Iran also seeks reimbursement of the legal expenses it incurred in pursuing the enforcement of the award in Avco after the United States District Court for the District of Connecticut denied enforcement of that award on 10 December 1991. These expenses, however, would have been incurred even if the decision of the Second Circuit had been to grant enforcement. Consequently, they are not recoverable as damages.
78.
Consequently, the Tribunal awards Iran a total of U.S.$5,042,481.65 on its claim related to the nonenforcement of the Tribunal's award in Avco. This amount includes the amount awarded by the Tribunal in Avco, U.S.$3,513,086.03, plus U.S.$1,529,395.62, the aggregate pre-judgment interest awarded supra, at para. 76. The Tribunal further awards simple post-judgment interest on U.S. $5,042,481.65 at the annual rate of 5 percent (365-day basis) from 25 November 1992 up to and including the date of payment of this Award.

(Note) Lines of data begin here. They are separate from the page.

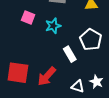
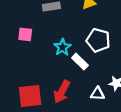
cyan star: (53, 26) -> (62, 47), moved

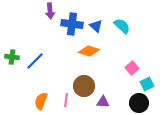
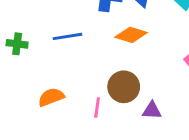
blue line: (35, 61) -> (67, 36), moved, turned 36
orange semicircle: (41, 101) -> (51, 97), moved, turned 48

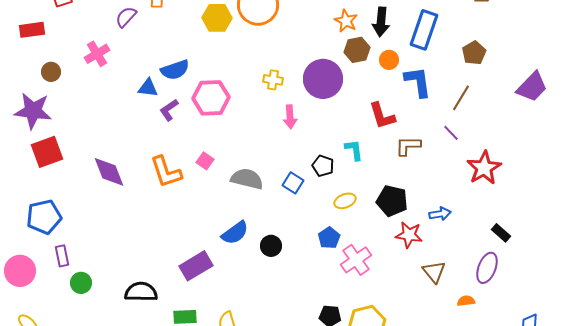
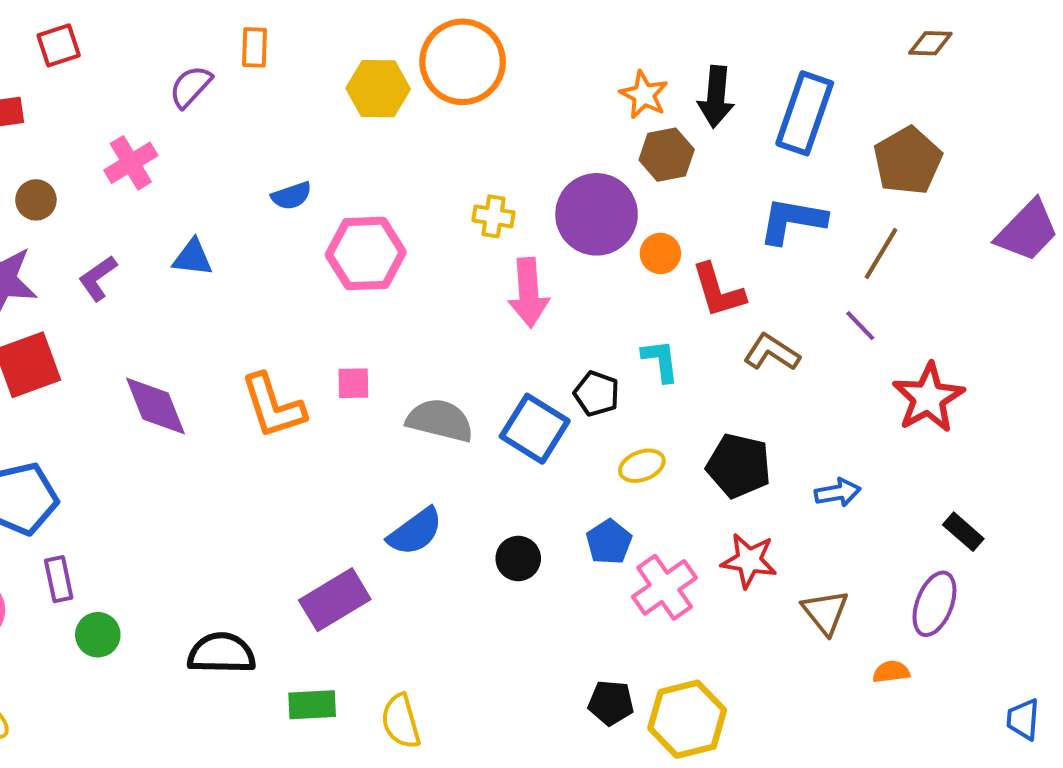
brown pentagon: (474, 53) -> (908, 161), size x1.4
orange circle: (389, 60) -> (660, 253), moved
blue semicircle: (175, 70) -> (292, 196), size x0.7
blue L-shape: (418, 82) -> (792, 220), turned -72
blue triangle: (148, 88) -> (193, 258), moved
purple L-shape: (169, 110) -> (98, 278), moved
pink arrow: (290, 117) -> (529, 293), size x1.4
brown L-shape: (408, 146) -> (772, 352), turned 32
pink square: (205, 161) -> (353, 383), turned -36
blue square: (293, 183) -> (535, 429), size x1.5
red star: (409, 235) -> (749, 561), moved
black circle: (271, 246) -> (518, 558), moved

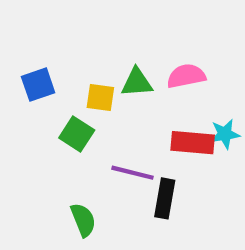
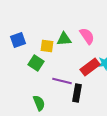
pink semicircle: (186, 76) -> (87, 36), turned 66
red rectangle: (193, 143) -> (90, 67), turned -42

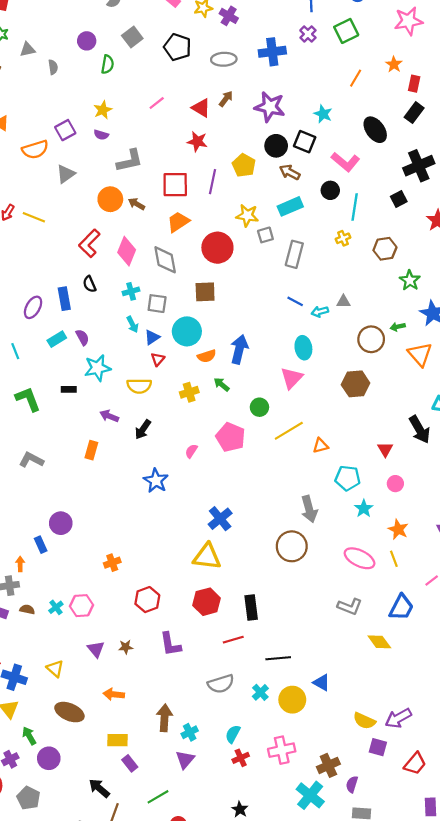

B. THE CLAIM RELATED TO THE 24 COST AWARDS

79.
Iran seeks U.S.$344,767.80--the total amount of arbitration costs that the Tribunal awarded it in twenty-four awards. Iran argues that, having demonstrated that there is no realistic prospect of enforcing Tribunal awards in the United States, it is entitled to seek payment of the cost awards in question directly from the United States. See supra, para. 36. The issue is whether the United States is obliged to satisfy such awards, though Iran has never made any attempt to enforce them in United States courts.
80.
In its Decision in Case A21, the Tribunal held that the Algiers Declarations did not contain any express or implied obligation of the United States to step in and satisfy Tribunal awards rendered against its nationals in favor of Iran. See Case A21, supra, paras. 10-13, 14 Iran-U.S.C.T.R. at 328-30. On the evidence before it, the Tribunal is not prepared to assume that, because United States courts denied enforcement of a single award, they will also deny or unduly delay enforcement of the cost awards that are the subject of this claim.
81.
Only after Iran has made timely attempts to enforce those cost awards in United States courts, and only if Iran establishes that those courts have wrongfully refused to implement the awards or have unduly delayed their enforcement, "would the question arise as to what... measures, if any, the United States might be required to take in order to ensure the 'effectiveness' of the Algiers Declarations." Id. para. 16, 14 Iran-U.S.C.T.R. at 331. A request by Iran to the Tribunal as to the performance of the Algiers Declarations pursuant to Article 17 of the General Declaration and Article VI, paragraph 4, of the Claims Settlement Declaration "would be appropriate at that stage." Id.
82.
Consequently, Iran's claim relating to the twenty-four cost awards must be dismissed.

V. AWARD

83.
In view of the foregoing,

THE TRIBUNAL DETERMINES AS FOLLOWS:

a. By virtue of the refusal by the United States Court of Appeals for the Second Circuit to enforce the Avco award, the United States has violated its obligation under the Algiers Declarations to ensure that a valid award of the Tribunal be treated as final and binding, valid, and enforceable in the jurisdiction of the United States.

b. Consequently, the United States is obligated to pay Iran the sum of Five Million Forty-Two Thousand Four Hundred Eighty-One United States Dollars and Sixty-Five Cents (U.S.$5,042,481.65), plus simple interest at the annual rate of 5 percent (365-day basis) from 24 November 1992 up to and including the date of payment of this award.

c. Iran's claim related to the reimbursement of the legal expenses it incurred in pursuing the enforcement of the award in Avco before the Second Circuit and Iran's claim related to the total amount of arbitration costs awarded to Iran by the Tribunal in twenty-four awards are both dismissed.